#### Listed entries

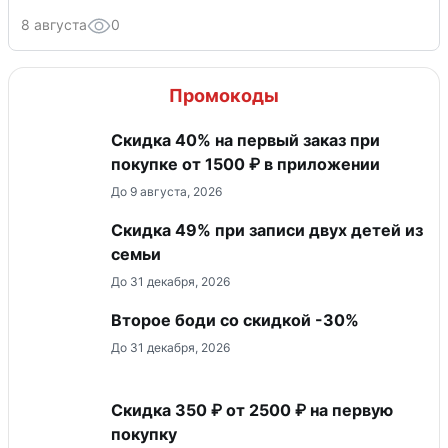
8 августа
0
Промокоды
Скидка 40% на первый заказ при
покупке от 1500 ₽ в приложении
До 9 августа, 2026
Скидка 49% при записи двух детей из
семьи
До 31 декабря, 2026
Второе боди со скидкой -30%
До 31 декабря, 2026
Скидка 350 ₽ от 2500 ₽ на первую
покупку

########

Retype the text lines from every row above, character for character, and leave the pictures out.

8 августа
0
Промокоды
Скидка 40% на первый заказ при
покупке от 1500 ₽ в приложении
До 9 августа, 2026
Скидка 49% при записи двух детей из
семьи
До 31 декабря, 2026
Второе боди со скидкой -30%
До 31 декабря, 2026
Скидка 350 ₽ от 2500 ₽ на первую
покупку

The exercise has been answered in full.